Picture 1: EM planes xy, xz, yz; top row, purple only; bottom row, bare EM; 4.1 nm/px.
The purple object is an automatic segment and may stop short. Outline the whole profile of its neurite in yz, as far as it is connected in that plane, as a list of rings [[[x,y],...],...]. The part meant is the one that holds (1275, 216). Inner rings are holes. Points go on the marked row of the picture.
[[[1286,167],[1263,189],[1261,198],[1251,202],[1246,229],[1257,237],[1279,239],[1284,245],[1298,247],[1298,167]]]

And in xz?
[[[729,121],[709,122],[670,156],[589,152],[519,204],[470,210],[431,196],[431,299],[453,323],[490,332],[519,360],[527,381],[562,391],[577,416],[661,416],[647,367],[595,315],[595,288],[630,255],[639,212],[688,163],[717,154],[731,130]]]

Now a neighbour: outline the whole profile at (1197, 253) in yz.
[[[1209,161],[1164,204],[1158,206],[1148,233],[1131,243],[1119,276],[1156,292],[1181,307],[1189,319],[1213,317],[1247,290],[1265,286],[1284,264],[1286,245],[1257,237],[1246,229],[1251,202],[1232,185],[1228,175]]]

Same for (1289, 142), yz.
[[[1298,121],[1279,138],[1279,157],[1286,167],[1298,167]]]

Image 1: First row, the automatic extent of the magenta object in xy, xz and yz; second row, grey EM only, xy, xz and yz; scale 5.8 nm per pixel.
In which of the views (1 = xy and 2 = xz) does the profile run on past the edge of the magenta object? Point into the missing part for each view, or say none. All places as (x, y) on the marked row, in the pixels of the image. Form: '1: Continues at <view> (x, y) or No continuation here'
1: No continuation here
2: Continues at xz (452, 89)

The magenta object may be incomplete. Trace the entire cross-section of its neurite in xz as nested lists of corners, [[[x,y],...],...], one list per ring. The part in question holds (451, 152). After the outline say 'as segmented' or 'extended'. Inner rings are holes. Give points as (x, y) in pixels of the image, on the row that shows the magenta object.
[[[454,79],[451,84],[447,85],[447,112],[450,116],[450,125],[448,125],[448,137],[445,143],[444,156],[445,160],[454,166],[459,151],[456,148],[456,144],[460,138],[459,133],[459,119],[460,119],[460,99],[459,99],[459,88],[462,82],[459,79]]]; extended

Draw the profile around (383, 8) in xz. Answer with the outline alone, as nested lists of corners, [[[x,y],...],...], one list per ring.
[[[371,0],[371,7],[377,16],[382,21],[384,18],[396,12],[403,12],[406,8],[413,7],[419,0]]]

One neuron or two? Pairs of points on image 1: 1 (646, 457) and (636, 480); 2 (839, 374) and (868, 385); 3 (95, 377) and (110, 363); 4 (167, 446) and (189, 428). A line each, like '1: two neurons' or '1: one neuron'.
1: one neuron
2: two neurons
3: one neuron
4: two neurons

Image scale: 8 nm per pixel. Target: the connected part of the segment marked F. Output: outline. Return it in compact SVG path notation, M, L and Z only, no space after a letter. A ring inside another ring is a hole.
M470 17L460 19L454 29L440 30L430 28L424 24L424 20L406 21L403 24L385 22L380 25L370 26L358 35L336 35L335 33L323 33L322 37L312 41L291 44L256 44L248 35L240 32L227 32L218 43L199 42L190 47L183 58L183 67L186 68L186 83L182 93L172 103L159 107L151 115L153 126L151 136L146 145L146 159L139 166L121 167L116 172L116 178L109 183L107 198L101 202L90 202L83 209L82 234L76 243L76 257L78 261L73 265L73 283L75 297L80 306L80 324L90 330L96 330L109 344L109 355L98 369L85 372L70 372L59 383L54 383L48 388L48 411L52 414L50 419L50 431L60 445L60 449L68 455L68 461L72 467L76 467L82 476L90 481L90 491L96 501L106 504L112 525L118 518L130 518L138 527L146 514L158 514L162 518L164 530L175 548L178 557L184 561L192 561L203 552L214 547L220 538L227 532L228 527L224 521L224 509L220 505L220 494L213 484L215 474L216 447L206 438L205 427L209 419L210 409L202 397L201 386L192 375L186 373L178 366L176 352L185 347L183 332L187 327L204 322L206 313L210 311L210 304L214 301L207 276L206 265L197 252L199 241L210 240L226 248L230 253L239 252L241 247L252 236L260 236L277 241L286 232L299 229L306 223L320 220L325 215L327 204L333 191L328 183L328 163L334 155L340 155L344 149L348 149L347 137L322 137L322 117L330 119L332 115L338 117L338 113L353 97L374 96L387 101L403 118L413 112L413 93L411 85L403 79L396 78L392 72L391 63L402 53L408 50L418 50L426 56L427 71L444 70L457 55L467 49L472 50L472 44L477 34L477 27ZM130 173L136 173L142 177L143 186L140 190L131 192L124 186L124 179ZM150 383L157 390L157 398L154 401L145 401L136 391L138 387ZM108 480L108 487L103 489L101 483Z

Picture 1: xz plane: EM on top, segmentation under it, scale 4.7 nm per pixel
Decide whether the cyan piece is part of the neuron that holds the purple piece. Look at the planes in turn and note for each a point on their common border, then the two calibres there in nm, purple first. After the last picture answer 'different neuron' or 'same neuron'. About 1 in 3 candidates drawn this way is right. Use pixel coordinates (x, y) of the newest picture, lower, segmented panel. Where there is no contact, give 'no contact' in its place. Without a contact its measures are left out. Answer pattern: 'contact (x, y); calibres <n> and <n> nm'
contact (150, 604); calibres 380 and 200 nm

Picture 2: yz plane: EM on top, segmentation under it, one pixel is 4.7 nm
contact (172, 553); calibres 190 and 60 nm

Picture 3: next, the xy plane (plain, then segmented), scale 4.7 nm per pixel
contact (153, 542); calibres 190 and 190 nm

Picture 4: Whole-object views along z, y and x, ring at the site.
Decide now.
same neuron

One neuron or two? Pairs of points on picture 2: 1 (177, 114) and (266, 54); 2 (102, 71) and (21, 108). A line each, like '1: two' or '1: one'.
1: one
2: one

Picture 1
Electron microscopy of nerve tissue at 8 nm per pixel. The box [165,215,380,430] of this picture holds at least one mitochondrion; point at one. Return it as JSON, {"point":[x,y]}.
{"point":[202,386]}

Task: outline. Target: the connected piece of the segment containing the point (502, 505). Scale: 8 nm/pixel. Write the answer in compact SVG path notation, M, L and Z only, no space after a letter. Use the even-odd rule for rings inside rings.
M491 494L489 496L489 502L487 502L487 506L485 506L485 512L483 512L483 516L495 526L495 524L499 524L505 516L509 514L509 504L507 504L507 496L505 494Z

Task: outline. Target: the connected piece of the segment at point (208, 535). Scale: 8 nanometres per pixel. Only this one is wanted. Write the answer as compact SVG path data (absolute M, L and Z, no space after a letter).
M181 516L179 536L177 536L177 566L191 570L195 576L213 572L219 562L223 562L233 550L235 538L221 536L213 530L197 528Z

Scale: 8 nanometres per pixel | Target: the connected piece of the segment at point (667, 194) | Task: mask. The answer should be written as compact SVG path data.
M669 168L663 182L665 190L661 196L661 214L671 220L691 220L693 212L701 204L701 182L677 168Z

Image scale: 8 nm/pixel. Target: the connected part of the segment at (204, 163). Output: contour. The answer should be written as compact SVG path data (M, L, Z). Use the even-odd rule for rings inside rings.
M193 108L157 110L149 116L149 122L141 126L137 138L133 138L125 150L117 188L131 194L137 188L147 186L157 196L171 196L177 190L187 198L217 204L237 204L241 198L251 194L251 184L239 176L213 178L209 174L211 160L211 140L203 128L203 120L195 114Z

What you will do: Repeat the whole listing exactly, keeping every line intact.

Result below:
Picture 1: EM planes xy, xz, yz; top row, purple only; bottom row, bare EM; 4.1 nm/px.
The purple object is an automatic segment and may stop short. Outline the whole profile of its neurite in yz, as far as it is connected in that plane, as a list of rings [[[x,y],...],...]. The part meant is the one that holds (1275, 216). Inner rings are holes. Points go on the marked row of the picture.
[[[1286,167],[1263,189],[1261,198],[1251,202],[1246,229],[1257,237],[1279,239],[1284,245],[1298,247],[1298,167]]]

And in xz?
[[[729,121],[709,122],[670,156],[589,152],[519,204],[470,210],[431,196],[431,299],[453,323],[490,332],[519,360],[527,381],[562,391],[577,416],[661,416],[647,367],[595,315],[595,288],[630,255],[639,212],[688,163],[717,154],[731,130]]]

Now a neighbour: outline the whole profile at (1197, 253) in yz.
[[[1209,161],[1164,204],[1158,206],[1148,233],[1131,243],[1119,276],[1156,292],[1181,307],[1189,319],[1213,317],[1247,290],[1265,286],[1284,264],[1286,245],[1257,237],[1246,229],[1251,202],[1232,185],[1228,175]]]

Same for (1289, 142), yz.
[[[1298,121],[1279,138],[1279,157],[1286,167],[1298,167]]]

Image 1: First row, the automatic extent of the magenta object in xy, xz and yz; second row, grey EM only, xy, xz and yz; scale 5.8 nm per pixel.
In which of the views (1 = xy and 2 = xz) does the profile run on past the edge of the magenta object? Point into the missing part for each view, or say none. All places as (x, y) on the marked row, in the pixels of the image. Form: '1: Continues at <view> (x, y) or No continuation here'
1: No continuation here
2: Continues at xz (452, 89)

The magenta object may be incomplete. Trace the entire cross-section of its neurite in xz as nested lists of corners, [[[x,y],...],...], one list per ring. The part in question holds (451, 152). After the outline say 'as segmented' or 'extended'. Inner rings are holes. Give points as (x, y) in pixels of the image, on the row that shows the magenta object.
[[[454,79],[451,84],[447,85],[447,112],[450,116],[450,125],[448,125],[448,137],[445,143],[444,156],[445,160],[454,166],[459,151],[456,148],[456,144],[460,138],[459,133],[459,119],[460,119],[460,99],[459,99],[459,88],[462,82],[459,79]]]; extended

Draw the profile around (383, 8) in xz. Answer with the outline alone, as nested lists of corners, [[[x,y],...],...], one list per ring.
[[[371,0],[371,7],[377,16],[382,21],[384,18],[396,12],[403,12],[406,8],[413,7],[419,0]]]

One neuron or two? Pairs of points on image 1: 1 (646, 457) and (636, 480); 2 (839, 374) and (868, 385); 3 (95, 377) and (110, 363); 4 (167, 446) and (189, 428). A line each, like '1: two neurons' or '1: one neuron'.
1: one neuron
2: two neurons
3: one neuron
4: two neurons

Image scale: 8 nm per pixel. Target: the connected part of the segment marked F. Output: outline. Return it in compact SVG path notation, M, L and Z only, no space after a letter. A ring inside another ring is a hole.
M470 17L460 19L454 29L440 30L430 28L424 24L424 20L406 21L403 24L385 22L380 25L370 26L358 35L336 35L335 33L323 33L322 37L312 41L291 44L256 44L248 35L240 32L227 32L218 43L199 42L190 47L183 58L183 67L186 68L186 83L182 93L172 103L159 107L151 115L153 126L151 136L146 145L146 159L139 166L121 167L116 172L116 178L109 183L107 198L101 202L90 202L83 209L82 234L76 243L76 257L78 261L73 265L73 283L75 297L80 306L80 324L90 330L96 330L109 344L109 355L98 369L85 372L70 372L59 383L54 383L48 388L48 411L52 414L50 419L50 431L60 445L60 449L68 455L68 461L72 467L76 467L82 476L90 481L90 491L96 501L106 504L112 525L118 518L130 518L138 527L146 514L158 514L162 518L164 530L175 548L178 557L184 561L192 561L203 552L214 547L220 538L227 532L228 527L224 521L224 509L220 505L220 494L213 484L215 474L216 447L206 438L205 427L209 419L210 409L202 397L201 386L192 375L186 373L178 366L176 352L185 347L183 332L187 327L204 322L206 313L210 311L210 304L214 301L207 276L206 265L197 252L199 241L210 240L226 248L230 253L239 252L241 247L252 236L260 236L277 241L286 232L299 229L306 223L320 220L325 215L327 204L333 191L328 183L328 163L334 155L340 155L344 149L348 149L347 137L322 137L322 117L330 119L332 115L338 117L338 113L353 97L374 96L387 101L403 118L413 112L413 93L411 85L403 79L396 78L392 72L391 63L402 53L408 50L418 50L426 56L427 71L444 70L457 55L467 49L472 50L472 44L477 34L477 27ZM130 173L136 173L142 177L143 186L140 190L131 192L124 186L124 179ZM150 383L157 390L157 398L154 401L145 401L136 391L138 387ZM108 480L108 487L103 489L101 483Z

Picture 1: xz plane: EM on top, segmentation under it, scale 4.7 nm per pixel
Decide whether the cyan piece is part of the neuron that holds the purple piece. Look at the planes in turn and note for each a point on their common border, then the two calibres there in nm, purple first. After the last picture answer 'different neuron' or 'same neuron'. About 1 in 3 candidates drawn this way is right. Use pixel coordinates (x, y) of the newest picture, lower, segmented panel. Where there is no contact, give 'no contact' in its place. Without a contact its measures are left out. Answer pattern: 'contact (x, y); calibres <n> and <n> nm'
contact (150, 604); calibres 380 and 200 nm

Picture 2: yz plane: EM on top, segmentation under it, one pixel is 4.7 nm
contact (172, 553); calibres 190 and 60 nm

Picture 3: next, the xy plane (plain, then segmented), scale 4.7 nm per pixel
contact (153, 542); calibres 190 and 190 nm

Picture 4: Whole-object views along z, y and x, ring at the site.
Decide now.
same neuron

One neuron or two? Pairs of points on picture 2: 1 (177, 114) and (266, 54); 2 (102, 71) and (21, 108). A line each, like '1: two' or '1: one'.
1: one
2: one

Picture 1
Electron microscopy of nerve tissue at 8 nm per pixel. The box [165,215,380,430] of this picture holds at least one mitochondrion; point at one. Return it as JSON, {"point":[x,y]}.
{"point":[202,386]}

Task: outline. Target: the connected piece of the segment containing the point (502, 505). Scale: 8 nm/pixel. Write the answer in compact SVG path notation, M, L and Z only, no space after a letter. Use the even-odd rule for rings inside rings.
M491 494L489 496L489 502L487 502L487 506L485 506L485 512L483 512L483 516L495 526L495 524L499 524L505 516L509 514L509 504L507 504L507 496L505 494Z

Task: outline. Target: the connected piece of the segment at point (208, 535). Scale: 8 nanometres per pixel. Only this one is wanted. Write the answer as compact SVG path data (absolute M, L and Z, no space after a letter).
M181 516L179 536L177 536L177 566L191 570L195 576L213 572L219 562L223 562L233 550L235 538L221 536L213 530L197 528Z

Scale: 8 nanometres per pixel | Target: the connected piece of the segment at point (667, 194) | Task: mask. The answer should be written as compact SVG path data.
M669 168L663 182L665 190L661 196L661 214L671 220L691 220L693 212L701 204L701 182L677 168Z

Image scale: 8 nm/pixel. Target: the connected part of the segment at (204, 163). Output: contour. The answer should be written as compact SVG path data (M, L, Z). Use the even-odd rule for rings inside rings.
M193 108L157 110L149 116L149 122L141 126L137 138L133 138L125 150L117 188L131 194L137 188L147 186L157 196L171 196L177 190L187 198L217 204L237 204L241 198L251 194L251 184L239 176L213 178L209 174L211 160L211 140L203 128L203 120L195 114Z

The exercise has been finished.